On the eve of Climate Week, UNEP published a short report about how policymakers can accelerate the availability of financial flows to fund sustainable development. Entitled: Financing Sustainable Development: Moving from Momentum to Transformation in a Time of Turmoil, UNEP cited an ever-increasing number of attempts being made to meet the trillion dollar funding requirements of the Sustainable Development Goals (SDGs) and the Paris Agreement.

While we see the existing response by institutional investors, central banks and financial regulators accelerating, today’s pace of innovation will fall short of refocusing finance on the needs of the real economy as it transitions to sustainable development.

Incoming President of the UN General Assembly, Ambassador Peter Thomson, who provided a foreword for the Inquiry’s report, said: “We have to be creative in mobilising finance from every possible source and ambitious in exploring how to work together in aligning our global financial system with sustainable development.”

The report says taking current momentum of financial market innovation to the next stage can address major gaps in SDG funding such as how to provide private capital for sustainable agriculture, forests, coastal regions and the oceans.

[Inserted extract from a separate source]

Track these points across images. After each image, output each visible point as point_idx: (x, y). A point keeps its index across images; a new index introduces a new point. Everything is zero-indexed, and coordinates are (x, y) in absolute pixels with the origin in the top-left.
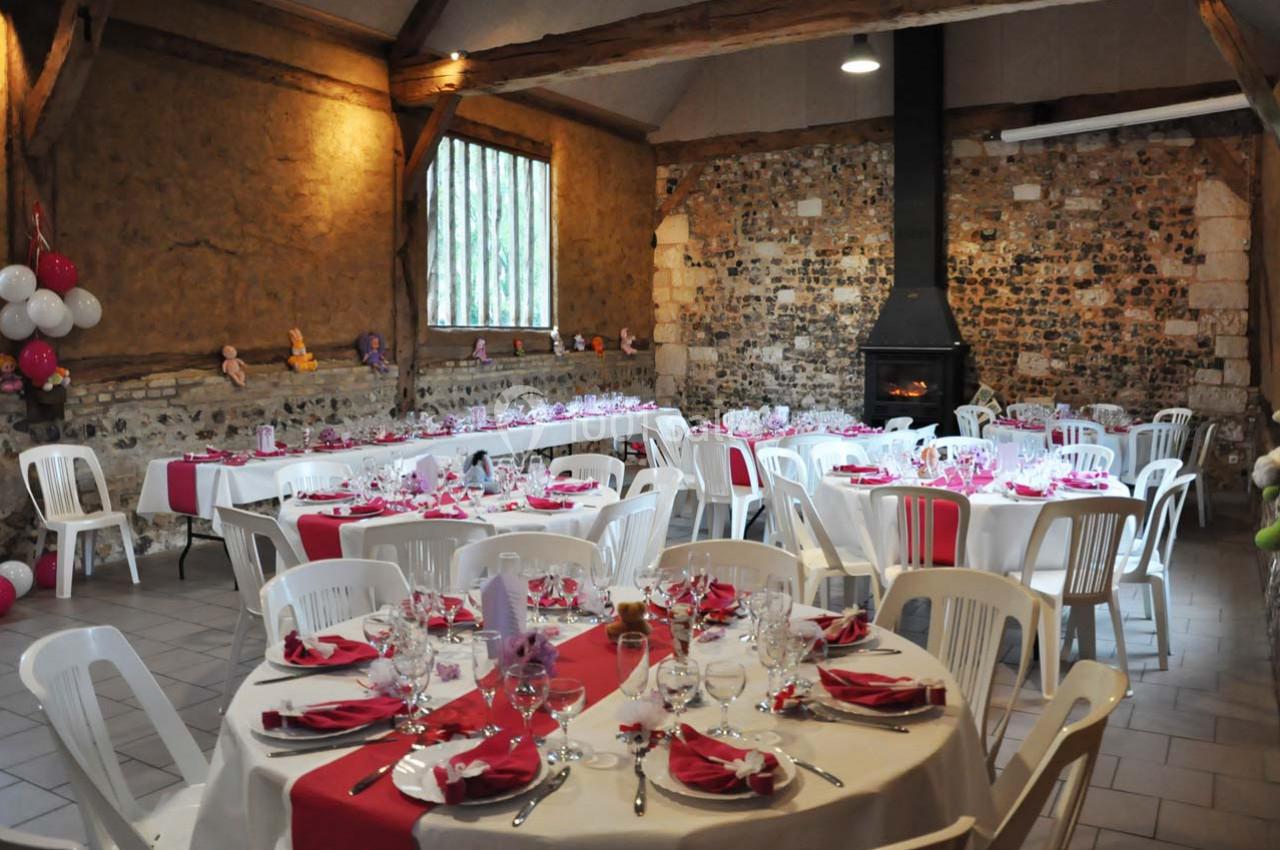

The 2030 Agenda for Sustainable Development and the Paris Agreement represent the most ambitious multilateral goals ever set. These goals require an unprecedented mobilization of both public and private finance – some US$90 trillion over the next 15 years.

Momentum is also growing to align at a more fundamental level the financial system with sustainable development. Despite this positive momentum, progress remains inadequate, with an accelerating decline in all major ecosystems, and growing economic inequality and social challenges.

Five steps are proposed to embed financing for sustainable development at the heart of tomorrow’s global financial system and deliver the much-needed transformation.

  1. National financial market reform and development plans to embrace consideration of the Sustainable Development Goals and Paris climate commitments, and vice versa.
  2. Financial technology mobilized to support the accelerated alignment of the financial system with sustainable development, particularly for developing countries.
  3. Public finance to undergo a disciplined analysis and, as required, redeployment to align to the Sustainable Development Goals and Paris climate commitments.
  4. Investing in awareness-raising and building key capabilities, so that the financial community can effectively implement new approaches and plans.
  5. Development of common methods, tools and standards to enable sustainable development priorities to be measured and incorporated into financial practice.